Other Analysis Techniques
In this excel tutorial I’m going to be discussing a benefit cost analysis. As you can see under our information we have 3 alternatives that we’re looking at. Each one has initial cost, a uniform annual benefit. Notice they each have different lives, project A is 5, project B is 8 and project C is 6. The interest rate that we’ll be using for these calculations is 8%. Now whenever you’re doing a benefit cost analysis you have to have everything in the same time period. So, you can do benefit cost with present worth on top, present worth on bottom, but in this case we’re going to do benefit cost. The top will be equivalent uniform annual benefits and the denominator will be equivalent uniform annual costs. Notice our benefits are already in the..eh..in the annual form.
So, what I need to do is to get those initial costs into equivalent ah an EUAC. So, notice here in cell D7 my formula is equals payment, I’ve locked my interest rate in at 8%, which is B2 comma, then I’m going to go for my years, which is D6 and my initial cost was negative D4. The reason I locked the B2 cell is so I can grab the corner of this formula and pull it across for my remaining alternatives. So, got that there, now I can pull this across and you can see the equivalent uniform annual costs for each of the remaining alternatives. Now, to figure out our benefit cost it’s simply the annual benefit divided by the annual cost, or the EUAB divided by the EUAC. So, my annual benefit was D5 and I divided it by my annual cost which was D7, I get 0.96. Now if I grab the corner I can do this for my remaining 2.

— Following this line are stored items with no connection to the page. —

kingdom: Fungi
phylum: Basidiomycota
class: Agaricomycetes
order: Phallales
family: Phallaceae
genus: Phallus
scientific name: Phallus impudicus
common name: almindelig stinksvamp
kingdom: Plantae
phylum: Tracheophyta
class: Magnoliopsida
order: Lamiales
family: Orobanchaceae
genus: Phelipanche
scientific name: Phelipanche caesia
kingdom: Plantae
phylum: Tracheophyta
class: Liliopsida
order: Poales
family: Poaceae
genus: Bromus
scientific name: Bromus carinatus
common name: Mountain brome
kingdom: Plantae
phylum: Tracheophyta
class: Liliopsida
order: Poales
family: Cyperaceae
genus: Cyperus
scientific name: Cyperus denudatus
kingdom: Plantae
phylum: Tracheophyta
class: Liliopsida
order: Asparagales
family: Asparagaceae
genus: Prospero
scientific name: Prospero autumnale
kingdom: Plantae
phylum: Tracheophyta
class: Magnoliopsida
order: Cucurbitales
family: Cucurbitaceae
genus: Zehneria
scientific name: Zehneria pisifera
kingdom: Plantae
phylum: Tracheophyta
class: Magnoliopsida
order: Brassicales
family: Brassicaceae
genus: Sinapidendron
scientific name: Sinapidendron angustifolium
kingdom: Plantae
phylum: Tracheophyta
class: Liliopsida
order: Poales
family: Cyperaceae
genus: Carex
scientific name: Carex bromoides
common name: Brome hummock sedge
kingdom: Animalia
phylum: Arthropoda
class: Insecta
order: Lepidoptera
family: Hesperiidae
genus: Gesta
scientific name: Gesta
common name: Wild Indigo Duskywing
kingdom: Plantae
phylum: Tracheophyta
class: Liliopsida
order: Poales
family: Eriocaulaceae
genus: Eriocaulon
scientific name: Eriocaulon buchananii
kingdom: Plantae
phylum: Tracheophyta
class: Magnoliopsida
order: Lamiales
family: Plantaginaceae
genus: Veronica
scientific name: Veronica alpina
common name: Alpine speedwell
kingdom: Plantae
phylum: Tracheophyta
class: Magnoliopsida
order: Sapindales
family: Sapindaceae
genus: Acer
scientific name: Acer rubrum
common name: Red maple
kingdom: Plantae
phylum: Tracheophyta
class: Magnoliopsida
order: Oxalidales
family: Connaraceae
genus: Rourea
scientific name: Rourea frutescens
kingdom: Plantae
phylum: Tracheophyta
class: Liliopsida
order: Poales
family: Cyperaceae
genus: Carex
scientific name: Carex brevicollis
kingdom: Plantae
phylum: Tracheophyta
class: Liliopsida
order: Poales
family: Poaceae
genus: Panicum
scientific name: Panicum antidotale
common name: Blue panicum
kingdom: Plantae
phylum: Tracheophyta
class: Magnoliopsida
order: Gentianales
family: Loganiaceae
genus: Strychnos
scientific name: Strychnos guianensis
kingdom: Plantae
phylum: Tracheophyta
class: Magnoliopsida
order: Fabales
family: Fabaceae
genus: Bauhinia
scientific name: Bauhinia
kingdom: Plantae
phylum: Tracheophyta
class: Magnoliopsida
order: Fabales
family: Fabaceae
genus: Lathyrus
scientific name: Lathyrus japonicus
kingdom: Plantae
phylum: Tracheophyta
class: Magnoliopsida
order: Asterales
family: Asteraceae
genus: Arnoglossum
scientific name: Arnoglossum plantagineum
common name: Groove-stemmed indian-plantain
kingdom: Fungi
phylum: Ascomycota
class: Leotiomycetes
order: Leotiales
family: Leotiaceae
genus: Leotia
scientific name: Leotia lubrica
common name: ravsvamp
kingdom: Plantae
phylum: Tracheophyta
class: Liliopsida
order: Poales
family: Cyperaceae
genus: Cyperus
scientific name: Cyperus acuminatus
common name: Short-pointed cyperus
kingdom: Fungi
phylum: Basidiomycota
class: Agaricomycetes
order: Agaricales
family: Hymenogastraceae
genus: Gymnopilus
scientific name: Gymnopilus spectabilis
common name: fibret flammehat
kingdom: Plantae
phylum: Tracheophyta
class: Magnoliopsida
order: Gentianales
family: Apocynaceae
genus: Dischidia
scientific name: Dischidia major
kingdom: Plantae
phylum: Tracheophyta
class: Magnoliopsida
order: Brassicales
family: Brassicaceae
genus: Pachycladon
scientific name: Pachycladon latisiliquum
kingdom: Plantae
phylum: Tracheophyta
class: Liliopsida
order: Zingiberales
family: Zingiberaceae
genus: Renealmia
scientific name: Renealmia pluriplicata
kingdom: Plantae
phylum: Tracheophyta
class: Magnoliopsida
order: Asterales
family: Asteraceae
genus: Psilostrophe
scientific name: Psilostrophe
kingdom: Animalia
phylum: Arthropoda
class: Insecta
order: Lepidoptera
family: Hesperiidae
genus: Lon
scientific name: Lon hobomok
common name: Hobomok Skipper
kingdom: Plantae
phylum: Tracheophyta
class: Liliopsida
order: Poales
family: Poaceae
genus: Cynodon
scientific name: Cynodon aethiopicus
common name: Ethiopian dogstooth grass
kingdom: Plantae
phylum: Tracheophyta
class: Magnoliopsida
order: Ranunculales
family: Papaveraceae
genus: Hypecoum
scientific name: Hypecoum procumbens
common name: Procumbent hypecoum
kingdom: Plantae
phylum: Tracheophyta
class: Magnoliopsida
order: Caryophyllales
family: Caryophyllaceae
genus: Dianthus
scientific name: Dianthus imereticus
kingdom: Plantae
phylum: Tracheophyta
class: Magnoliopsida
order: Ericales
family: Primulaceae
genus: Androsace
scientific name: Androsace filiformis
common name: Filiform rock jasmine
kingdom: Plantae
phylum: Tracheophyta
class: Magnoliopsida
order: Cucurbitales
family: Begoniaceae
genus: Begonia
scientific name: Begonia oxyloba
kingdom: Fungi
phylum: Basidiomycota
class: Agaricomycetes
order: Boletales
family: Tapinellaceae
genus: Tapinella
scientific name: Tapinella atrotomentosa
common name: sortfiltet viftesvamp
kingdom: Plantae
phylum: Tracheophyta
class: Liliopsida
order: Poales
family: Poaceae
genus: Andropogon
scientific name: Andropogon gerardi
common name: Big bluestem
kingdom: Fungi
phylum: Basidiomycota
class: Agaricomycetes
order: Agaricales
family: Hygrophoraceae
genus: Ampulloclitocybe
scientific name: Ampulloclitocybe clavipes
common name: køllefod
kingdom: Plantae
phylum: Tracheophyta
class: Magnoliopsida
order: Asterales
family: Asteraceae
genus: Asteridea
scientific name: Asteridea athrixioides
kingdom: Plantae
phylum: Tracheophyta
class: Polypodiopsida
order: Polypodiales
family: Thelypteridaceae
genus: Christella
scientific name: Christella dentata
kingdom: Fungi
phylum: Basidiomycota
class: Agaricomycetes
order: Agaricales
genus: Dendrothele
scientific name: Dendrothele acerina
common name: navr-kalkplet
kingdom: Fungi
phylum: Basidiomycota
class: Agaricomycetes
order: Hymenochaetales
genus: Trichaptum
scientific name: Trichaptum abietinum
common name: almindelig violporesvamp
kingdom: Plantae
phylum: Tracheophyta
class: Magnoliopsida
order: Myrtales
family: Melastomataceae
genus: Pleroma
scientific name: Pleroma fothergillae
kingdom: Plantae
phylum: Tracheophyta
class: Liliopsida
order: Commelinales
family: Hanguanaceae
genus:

Notice how it carried it on across. And as you can see, alternative A has a benefit cost less than 1. Therefor it’s out of the running and the only 2 alternatives I need to even consider are B and C. To compare B and C we’ll have to do an incremental analysis. It’s Very simple for these 2, it’s simply the delta cost, the delta benefit and the delta benefit cost. So, what you’re gonna do is you’re gonna take the project C, so this will be equals the cost for project C is here, minus the cost for project B, which is here. And you can see we get an answer. And then for benefits it’s going to equal the benefits of project C minus the benefits of project E ah…B, there. And then our benefit cost is simply equals benefit divided by cost. And you can see that we got 1.07. What that means is by having a value greater than 1 the additional cost of project C was worth it. So, in the end out of all these alternatives, project C is your best.